Hallucination rates dropped from approximately 23% in early single-pass approaches to under 2% with the 11-stage pipeline. The improvement came almost entirely from context-boundary design, not from model selection or prompt engineering. The same base models that produced 23% error rates with full-context passes produced under 2% with atomic extraction.

Traceability improved from effectively zero (manual plans had no systematic link to source artifacts) to full provenance coverage. Every step in a generated plan links back to the specification sections, API contracts, and system documentation that informed it.

Specification-to-plan cycle time compressed significantly. Work that previously required days of manual analysis and plan construction now completes in the compilation pipeline’s processing time, with human review focused on validation rather than creation.

The knowledge graph became the organization’s single source of truth for system dependencies. Teams that previously maintained separate, inconsistent documentation now query the graph for up-to-date information with provenance. The graph’s extraction pipeline processes heterogeneous sources (code, configuration, API schemas, documentation) into a unified model, eliminating the manual synchronization work that kept reference documents perpetually stale.

Tradeoffs and What I Would Do Differently

The compilation-versus-orchestration split introduces latency that a single-pass system would avoid.
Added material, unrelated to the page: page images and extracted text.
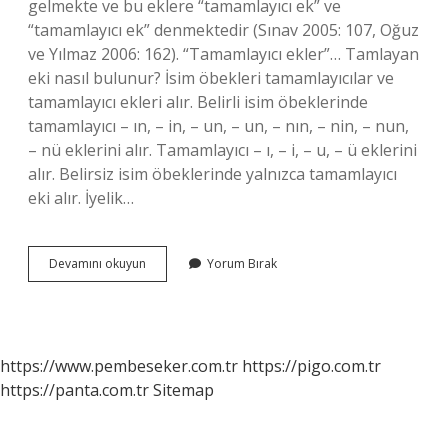
gelmekte ve bu eklere “tamamlayıcı ek” ve
“tamamlayıcı ek” denmektedir (Sınav 2005: 107, Oğuz
ve Yılmaz 2006: 162). “Tamamlayıcı ekler”… Tamlayan
eki nasıl bulunur? İsim öbekleri tamamlayıcılar ve
tamamlayıcı ekleri alır. Belirli isim öbeklerinde
tamamlayıcı – ın, – in, – un, – un, – nın, – nin, – nun,
– nü eklerini alır. Tamamlayıcı – ı, – i, – u, – ü eklerini
alır. Belirsiz isim öbeklerinde yalnızca tamamlayıcı
eki alır. İyelik…
Tamlayan
Devamını okuyun
Yorum Bırak
Ekleri
Nelerdir
https://www.pembeseker.com.tr
https://pigo.com.tr
https://panta.com.tr
Sitemap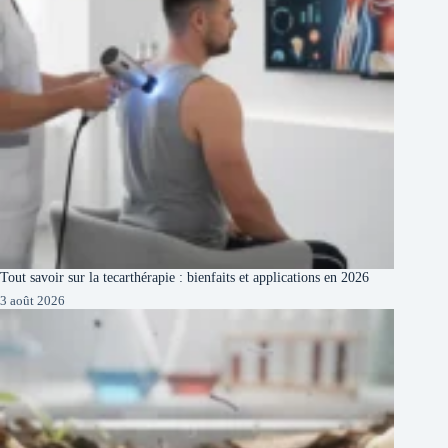
Tout savoir sur la tecarthérapie : bienfaits et applications en 2026
3 août 2026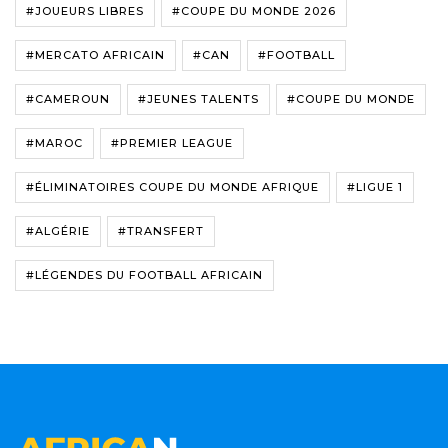
#JOUEURS LIBRES
#COUPE DU MONDE 2026
#MERCATO AFRICAIN
#CAN
#FOOTBALL
#CAMEROUN
#JEUNES TALENTS
#COUPE DU MONDE
#MAROC
#PREMIER LEAGUE
#ÉLIMINATOIRES COUPE DU MONDE AFRIQUE
#LIGUE 1
#ALGÉRIE
#TRANSFERT
#LÉGENDES DU FOOTBALL AFRICAIN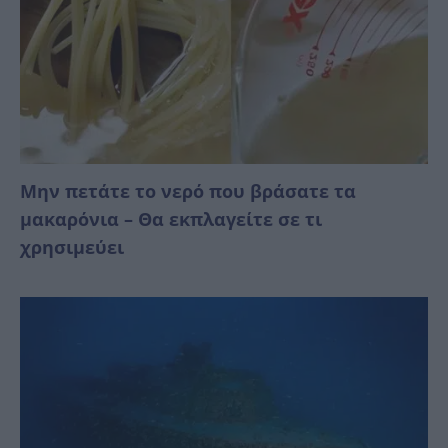
Μην πετάτε το νερό που βράσατε τα
μακαρόνια – Θα εκπλαγείτε σε τι
χρησιμεύει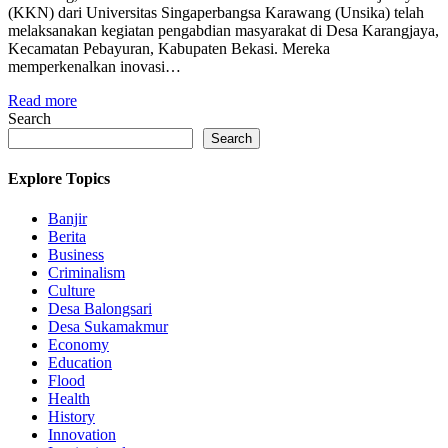
(KKN) dari Universitas Singaperbangsa Karawang (Unsika) telah
melaksanakan kegiatan pengabdian masyarakat di Desa Karangjaya,
Kecamatan Pebayuran, Kabupaten Bekasi. Mereka
memperkenalkan inovasi…
Read more
Search
Search
Explore Topics
Banjir
Berita
Business
Criminalism
Culture
Desa Balongsari
Desa Sukamakmur
Economy
Education
Flood
Health
History
Innovation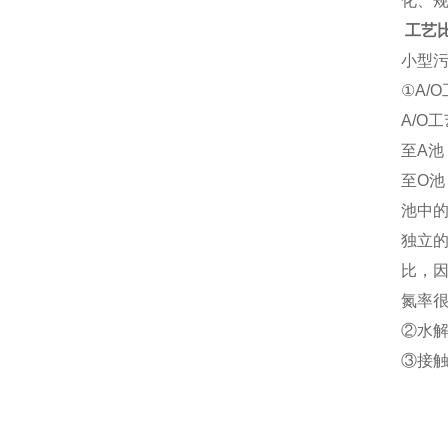
化、
工艺
小型
①
A/
A/
至A
至O
池中
独立
比，
氮率很
②
水解
③
接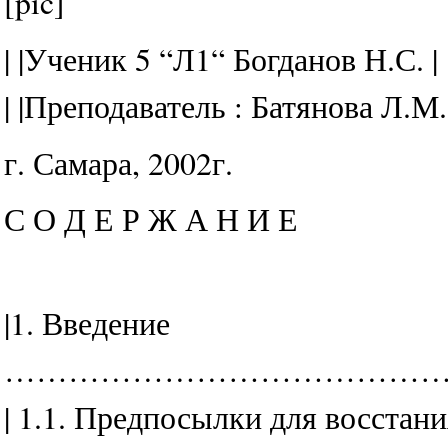
[pic]
| |Ученик 5 “Л1“ Богданов Н.С. |
| |Преподаватель : Батянова Л.М. 
г. Самара, 2002г.
С О Д Е Р Ж А Н И Е
|1. Введение
……………………………………………
| 1.1. Предпосылки для в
Compilation is an offline process, so this latency does not affect execution, but it does mean plan generation is not instantaneous. For specifications that change frequently, this lag matters. A tighter feedback loop between specification edits and compiled plan updates would improve the experience for iterative workflows.

Explainability and speed are in direct tension. The provenance metadata, stage-level validation, and uncertainty tracking that make the system auditable also add overhead. In domains where auditability matters less, a leaner system could generate output faster. We chose auditability because the cost of undetected errors in this domain exceeds the cost of slower generation, but that tradeoff is context-dependent.

Model flexibility versus operational stability is an ongoing tension. The pipeline is designed to be model-agnostic at each stage, but in practice, switching models requires re-running evaluation suites and recalibrating confidence thresholds. Tighter model abstraction would reduce this switching cost, and I would invest more in model-agnostic evaluation harnesses from the start.

The few-shot examples that drive the highest accuracy are drawn from the system’s own validated outputs, not from generic training data. This creates a cold-start problem for new system types where no validated examples exist yet. A more deliberate bootstrapping process for new domains, including synthetic example generation with human validation, would accelerate coverage expansion.

Human judgment remains essential where specifications are ambiguous, where systems exhibit emergent behavior not captured in documentation, and where organizational context (priorities, risk tolerance, release constraints) affects the right plan. The system makes human judgment more efficient by handling routine work, but it does not and should not replace the domain reasoning that experienced engineers bring to edge cases.